War, poverty, exploitation and oppression are products of the capitalist system, a system in which a minority ruling class profits from the labor of the majority. The alternative is socialism, a society based on workers collectively owning and controlling the wealth their labor creates.

We stand in the Marxist tradition, founded by Karl Marx and Frederick Engels, and continued by V.I. Lenin, Rosa Luxemburg and Leon Trotsky.

In the spirit of this endorsement, the meeting room chalkboard displayed a misspelled quote attributed to the communist leader Lenin: “There are decades where nothing happens, and there are weeks when decades happens.”

‘It’s kind of like when you throw a tantrum’

Like the socialists who canvassed there, participants in the Monday campus protests also saw a bigger threat to America than the plain words of Trump’s immigration executive order would suggest, to say nothing of Trump’s decision to keep a pro-LGBTQ executive order from his predecessor.

Most declined to talk to The Fix about why they were protesting, and what bothered them about a temporary pause in accepting certain immigrants to improve vetting systems.

“If you do the research, no country that [Trump] has put a ban on … No immigrant or refugee from there has been the result of a terrorist attack,” a student who identified himself as Lucky Schreiner told The Fix. “It seems like a bad solution to what may or may not be a problem according to the different sides … He’s just trying to appease his voters and keep promises.”

The seven Muslim-majority countries targeted by Trump’s order were named in a 2016 law, during the Obama administration, as “countries of concern” regarding immigration visas.

Another observer related a conversation he overheard as a father and young son passed the protesters.

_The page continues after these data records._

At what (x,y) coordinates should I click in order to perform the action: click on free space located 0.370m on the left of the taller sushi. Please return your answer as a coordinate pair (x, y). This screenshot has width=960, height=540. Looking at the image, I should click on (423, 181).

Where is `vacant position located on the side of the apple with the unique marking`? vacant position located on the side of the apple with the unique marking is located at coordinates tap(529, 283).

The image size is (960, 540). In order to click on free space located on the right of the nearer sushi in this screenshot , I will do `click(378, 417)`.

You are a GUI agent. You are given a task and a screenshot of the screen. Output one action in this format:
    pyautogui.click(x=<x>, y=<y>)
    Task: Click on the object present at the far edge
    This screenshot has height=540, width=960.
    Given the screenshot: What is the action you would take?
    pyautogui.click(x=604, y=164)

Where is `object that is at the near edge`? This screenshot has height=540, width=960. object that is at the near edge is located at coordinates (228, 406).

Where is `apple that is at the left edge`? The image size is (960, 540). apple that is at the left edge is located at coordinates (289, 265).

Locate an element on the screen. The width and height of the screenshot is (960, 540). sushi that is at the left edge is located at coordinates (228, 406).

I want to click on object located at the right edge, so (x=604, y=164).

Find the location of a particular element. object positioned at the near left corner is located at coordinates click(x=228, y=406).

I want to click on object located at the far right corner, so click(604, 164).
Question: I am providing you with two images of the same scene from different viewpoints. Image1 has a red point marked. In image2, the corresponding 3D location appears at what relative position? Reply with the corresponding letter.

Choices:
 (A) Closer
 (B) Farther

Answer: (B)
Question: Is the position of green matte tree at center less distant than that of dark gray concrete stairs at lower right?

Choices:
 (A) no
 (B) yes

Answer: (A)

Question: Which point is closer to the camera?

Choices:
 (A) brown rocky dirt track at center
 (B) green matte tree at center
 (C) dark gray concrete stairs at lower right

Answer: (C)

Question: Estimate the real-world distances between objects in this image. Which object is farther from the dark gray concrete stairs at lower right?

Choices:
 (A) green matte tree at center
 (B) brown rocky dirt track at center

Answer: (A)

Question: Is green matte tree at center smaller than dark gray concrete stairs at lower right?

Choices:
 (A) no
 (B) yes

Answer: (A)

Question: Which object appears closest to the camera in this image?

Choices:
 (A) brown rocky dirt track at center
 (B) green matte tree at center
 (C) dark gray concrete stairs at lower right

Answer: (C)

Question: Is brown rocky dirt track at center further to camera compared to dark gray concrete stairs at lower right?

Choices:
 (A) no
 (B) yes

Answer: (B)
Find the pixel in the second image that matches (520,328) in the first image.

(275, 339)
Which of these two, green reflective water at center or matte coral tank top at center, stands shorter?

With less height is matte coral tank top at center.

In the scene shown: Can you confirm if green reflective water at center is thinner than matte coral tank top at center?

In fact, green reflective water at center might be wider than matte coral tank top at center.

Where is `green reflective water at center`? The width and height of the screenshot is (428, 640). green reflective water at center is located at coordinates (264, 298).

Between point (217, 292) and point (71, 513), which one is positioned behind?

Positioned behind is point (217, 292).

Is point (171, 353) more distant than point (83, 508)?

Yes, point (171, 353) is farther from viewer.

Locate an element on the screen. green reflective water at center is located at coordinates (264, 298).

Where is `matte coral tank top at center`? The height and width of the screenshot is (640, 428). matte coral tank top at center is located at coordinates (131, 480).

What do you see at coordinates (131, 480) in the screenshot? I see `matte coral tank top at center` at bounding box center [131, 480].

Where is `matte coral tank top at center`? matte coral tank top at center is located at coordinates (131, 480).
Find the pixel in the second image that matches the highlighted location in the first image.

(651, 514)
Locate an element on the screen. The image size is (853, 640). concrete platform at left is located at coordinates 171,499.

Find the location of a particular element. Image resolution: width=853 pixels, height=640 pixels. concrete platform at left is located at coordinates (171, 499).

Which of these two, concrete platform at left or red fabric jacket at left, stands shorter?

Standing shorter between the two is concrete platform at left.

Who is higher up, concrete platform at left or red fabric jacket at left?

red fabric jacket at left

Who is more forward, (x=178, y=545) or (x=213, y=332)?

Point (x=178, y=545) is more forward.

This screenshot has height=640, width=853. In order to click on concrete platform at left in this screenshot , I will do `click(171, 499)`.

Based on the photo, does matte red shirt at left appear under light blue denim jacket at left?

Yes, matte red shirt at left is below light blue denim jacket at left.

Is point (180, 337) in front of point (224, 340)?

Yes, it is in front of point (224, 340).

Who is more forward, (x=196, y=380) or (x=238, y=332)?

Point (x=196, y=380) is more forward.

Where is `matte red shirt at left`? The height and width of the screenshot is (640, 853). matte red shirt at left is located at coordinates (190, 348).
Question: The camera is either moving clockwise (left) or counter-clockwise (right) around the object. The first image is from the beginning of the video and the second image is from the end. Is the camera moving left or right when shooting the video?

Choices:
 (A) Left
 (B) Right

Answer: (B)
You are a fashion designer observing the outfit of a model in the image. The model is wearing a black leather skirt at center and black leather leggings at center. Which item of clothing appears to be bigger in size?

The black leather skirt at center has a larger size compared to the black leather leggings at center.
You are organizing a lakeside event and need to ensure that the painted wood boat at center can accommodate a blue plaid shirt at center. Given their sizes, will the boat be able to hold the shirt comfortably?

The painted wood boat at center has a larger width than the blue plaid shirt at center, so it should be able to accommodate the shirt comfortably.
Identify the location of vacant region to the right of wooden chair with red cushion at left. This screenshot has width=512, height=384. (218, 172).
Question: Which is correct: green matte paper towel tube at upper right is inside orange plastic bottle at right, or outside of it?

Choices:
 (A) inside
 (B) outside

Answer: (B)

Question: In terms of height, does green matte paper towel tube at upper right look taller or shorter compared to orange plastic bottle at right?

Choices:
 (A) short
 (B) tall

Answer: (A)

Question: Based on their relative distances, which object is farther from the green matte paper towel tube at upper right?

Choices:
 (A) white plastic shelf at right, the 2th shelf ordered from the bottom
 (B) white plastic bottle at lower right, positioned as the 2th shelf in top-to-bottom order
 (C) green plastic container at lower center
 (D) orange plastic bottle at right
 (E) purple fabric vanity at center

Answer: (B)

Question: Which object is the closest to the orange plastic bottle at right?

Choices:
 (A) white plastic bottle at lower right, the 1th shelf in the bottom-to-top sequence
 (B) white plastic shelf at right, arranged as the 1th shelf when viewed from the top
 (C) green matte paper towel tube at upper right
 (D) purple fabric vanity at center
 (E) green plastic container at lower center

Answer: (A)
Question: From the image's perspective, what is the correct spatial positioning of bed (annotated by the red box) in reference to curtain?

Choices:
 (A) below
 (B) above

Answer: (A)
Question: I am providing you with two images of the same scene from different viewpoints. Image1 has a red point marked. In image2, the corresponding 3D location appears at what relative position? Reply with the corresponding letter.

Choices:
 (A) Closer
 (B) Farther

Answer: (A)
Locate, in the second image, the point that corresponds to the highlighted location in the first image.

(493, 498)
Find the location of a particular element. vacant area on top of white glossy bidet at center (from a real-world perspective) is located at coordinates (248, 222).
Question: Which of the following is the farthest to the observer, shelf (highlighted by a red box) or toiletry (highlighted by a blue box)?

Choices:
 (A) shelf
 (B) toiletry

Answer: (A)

“The kid asked what a protest was, and the dad said, ‘it’s kind of like when you throw a tantrum,’” the observer told The Fix, declining to identify himself.

“That just really stuck with me, and I think that person was totally right! At the end of the day, we used the democratic system we built to vote this man into office, and people can whine all they want to, but this system is in place for a reason, and so it’s going to stand.”